Insgesamt 2066 Bewertungen
Bewertung vom 16.03.2025
Halbinsel (eBook, ePUB)
Bilkau, Kristine

Halbinsel (eBook, ePUB)


ausgezeichnet

Mutter-Tochter-Beziehung

Es ist ein ruhiger Roman, der dennoch eindrücklich wirkt.
Erzählt wird aus Perspektive einer Mutter, deren Tochter, ca. Anfang bis Mitte 20, einen Zusammenbruch hatte. Die Umstände sind etwas unklar.
Durch das Erzählen in erster Person kommt man der Hauptfigur sehr nahe.
Annett nimmt Linn zu sich, damit sie sich erholen kann.
Als Linn in Ohnmacht gefallen war, sollte sie dabei Schäden an einem wertvollen Bild verursacht haben und jetzt dafür zahlen. Annett fühlt sich schuldig, dass sie ihre Tochter nicht ausreichend versichert hatte.
Die Tochter, die eigentlich früh selbstständig war, entwickelt sich praktisch zurück.
Aber als Leser fragt man sich, was ist denn da wirklich passiert. Ist Linn vielleicht doch verantwortlich? Ich halte Annett nicht für naiv, außer in einem Punkt. Ihr blindes Vertrauen in Linn.
Interessant wird es am Ende, als die Autorin das Thema auf eine andere, universelle Ebene bringt.
Der Roman hat einen ansprechenden Stil, wie ich ihn mag und entwickelt eine ganz eigene Atmosphäre.

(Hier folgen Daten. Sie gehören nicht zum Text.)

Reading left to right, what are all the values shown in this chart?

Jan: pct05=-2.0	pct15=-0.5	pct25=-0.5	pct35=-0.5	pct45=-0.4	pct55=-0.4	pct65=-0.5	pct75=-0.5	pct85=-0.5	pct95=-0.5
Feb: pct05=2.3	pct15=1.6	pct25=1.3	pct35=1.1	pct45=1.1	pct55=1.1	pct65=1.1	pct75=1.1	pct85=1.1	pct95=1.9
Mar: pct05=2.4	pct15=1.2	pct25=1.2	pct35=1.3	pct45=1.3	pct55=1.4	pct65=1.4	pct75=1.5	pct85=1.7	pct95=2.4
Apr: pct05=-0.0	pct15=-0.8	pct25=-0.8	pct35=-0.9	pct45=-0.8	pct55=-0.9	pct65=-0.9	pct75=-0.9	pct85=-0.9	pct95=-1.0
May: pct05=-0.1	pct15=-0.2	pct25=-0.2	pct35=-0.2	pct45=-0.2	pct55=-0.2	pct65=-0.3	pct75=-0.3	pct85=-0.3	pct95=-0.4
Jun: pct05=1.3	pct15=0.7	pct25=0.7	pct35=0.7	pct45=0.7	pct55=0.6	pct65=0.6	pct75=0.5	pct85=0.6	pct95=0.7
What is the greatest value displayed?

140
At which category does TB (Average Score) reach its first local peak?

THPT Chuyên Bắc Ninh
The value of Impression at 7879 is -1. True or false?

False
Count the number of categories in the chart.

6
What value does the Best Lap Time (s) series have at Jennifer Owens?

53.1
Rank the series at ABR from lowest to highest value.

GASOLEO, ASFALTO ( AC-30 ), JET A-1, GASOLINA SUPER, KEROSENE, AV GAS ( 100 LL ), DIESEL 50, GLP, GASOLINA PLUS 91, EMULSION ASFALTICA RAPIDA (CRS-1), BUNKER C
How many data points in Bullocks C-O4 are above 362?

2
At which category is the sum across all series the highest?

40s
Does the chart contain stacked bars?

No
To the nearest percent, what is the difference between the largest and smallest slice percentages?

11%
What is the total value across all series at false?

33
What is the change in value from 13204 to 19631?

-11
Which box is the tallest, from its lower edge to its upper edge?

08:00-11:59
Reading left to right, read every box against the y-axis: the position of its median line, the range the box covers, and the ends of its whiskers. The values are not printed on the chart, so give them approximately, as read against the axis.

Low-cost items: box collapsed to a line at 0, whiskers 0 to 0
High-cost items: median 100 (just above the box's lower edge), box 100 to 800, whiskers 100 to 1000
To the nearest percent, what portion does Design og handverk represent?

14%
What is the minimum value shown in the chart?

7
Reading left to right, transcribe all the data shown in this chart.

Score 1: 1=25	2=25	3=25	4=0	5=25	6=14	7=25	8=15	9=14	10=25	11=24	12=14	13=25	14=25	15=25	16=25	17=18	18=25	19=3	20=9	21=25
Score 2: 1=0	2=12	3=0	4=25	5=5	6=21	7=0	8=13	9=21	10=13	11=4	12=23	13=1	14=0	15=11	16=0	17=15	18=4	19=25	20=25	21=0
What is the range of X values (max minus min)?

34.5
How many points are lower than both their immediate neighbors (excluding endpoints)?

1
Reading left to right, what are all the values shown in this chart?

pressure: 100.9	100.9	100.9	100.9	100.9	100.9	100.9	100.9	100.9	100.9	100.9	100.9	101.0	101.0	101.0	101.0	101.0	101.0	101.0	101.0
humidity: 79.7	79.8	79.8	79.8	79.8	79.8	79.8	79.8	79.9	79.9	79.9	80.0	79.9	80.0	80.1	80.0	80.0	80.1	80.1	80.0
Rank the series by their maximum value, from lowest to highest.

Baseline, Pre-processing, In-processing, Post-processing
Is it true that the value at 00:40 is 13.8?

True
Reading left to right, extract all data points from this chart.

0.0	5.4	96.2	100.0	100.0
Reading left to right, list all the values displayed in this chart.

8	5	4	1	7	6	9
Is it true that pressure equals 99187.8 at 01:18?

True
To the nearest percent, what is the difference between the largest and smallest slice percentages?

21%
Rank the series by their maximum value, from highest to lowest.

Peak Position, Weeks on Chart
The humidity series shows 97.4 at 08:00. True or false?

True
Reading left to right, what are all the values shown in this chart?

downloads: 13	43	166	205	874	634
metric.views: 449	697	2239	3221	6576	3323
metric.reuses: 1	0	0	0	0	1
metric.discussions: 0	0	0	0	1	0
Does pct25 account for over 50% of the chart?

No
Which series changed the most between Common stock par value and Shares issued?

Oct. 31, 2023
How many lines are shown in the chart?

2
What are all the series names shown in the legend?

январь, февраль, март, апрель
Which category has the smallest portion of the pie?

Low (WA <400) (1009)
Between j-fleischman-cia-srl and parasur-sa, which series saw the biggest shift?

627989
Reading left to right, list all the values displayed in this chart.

1 von 1 Kunden fanden diese Rezension hilfreich.

Bewertung vom 13.03.2025
Die Kriege der Gegenwart und der Beginn einer neuen Weltordnung
Fischer, Joschka

Die Kriege der Gegenwart und der Beginn einer neuen Weltordnung


sehr gut

Illusionslose Analyse

Joschka Fischer, heute mit 75 in einer Rolle, die früher Helmut Schmidt als Altkanzler inne hatte.
Er ist raus aus dem aktuellen Politikleben, hat aber viele Kemnntnisse. Hier schreibt er illusionslos über die Kriege in der Ukraine und Israel/Palästina sowie der Rolle der USA und was das für Deutschland bedeutete.
Die realistische, schonungslose Einschätzung tut gut, denn die Versprechungen der Parteien im Wahlkampf waren kaum glaubhaft.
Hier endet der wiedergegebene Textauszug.